Each line of the records needs to be written out exactly, with any image left out.

## Materials provided:
══════

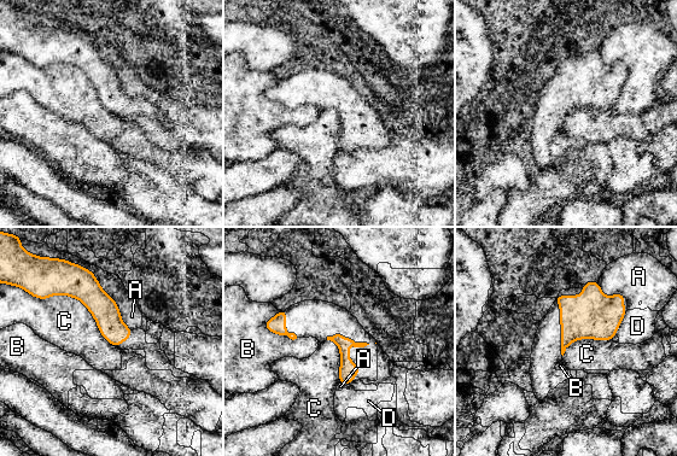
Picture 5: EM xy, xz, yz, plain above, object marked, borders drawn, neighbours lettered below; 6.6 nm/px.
Keep. A, B, C and D are other cells; none of them fits.

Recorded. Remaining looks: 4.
Check: 3d 2 µm at (453, 56) of picture 1. Tapers out.

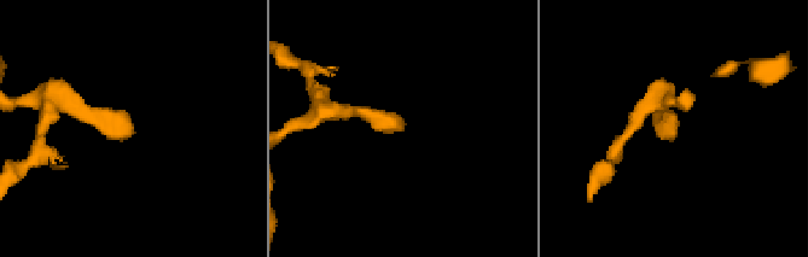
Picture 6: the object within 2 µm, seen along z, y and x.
Check: em planes (tint) at (131, 128) of picture 6. Shape alone is not enough.

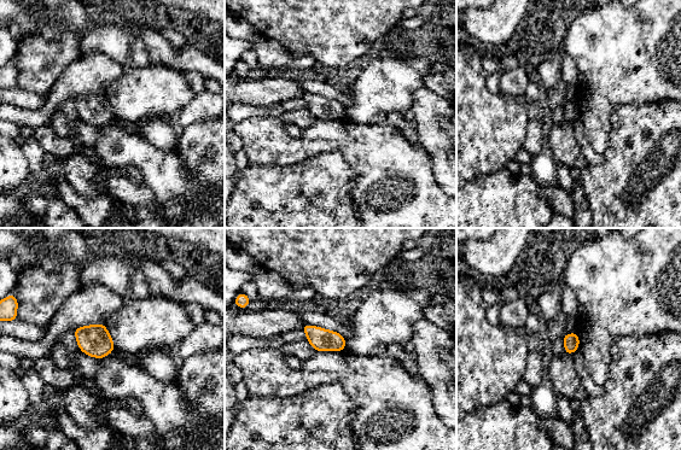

══════

## Exercise result:
Picture 5: EM xy, xz, yz, plain above, object marked, borders drawn, neighbours lettered below; 6.6 nm/px.
Keep. A, B, C and D are other cells; none of them fits.

Recorded. Remaining looks: 4.
Check: 3d 2 µm at (453, 56) of picture 1. Tapers out.

Picture 6: the object within 2 µm, seen along z, y and x.
Check: em planes (tint) at (131, 128) of picture 6. Shape alone is not enough.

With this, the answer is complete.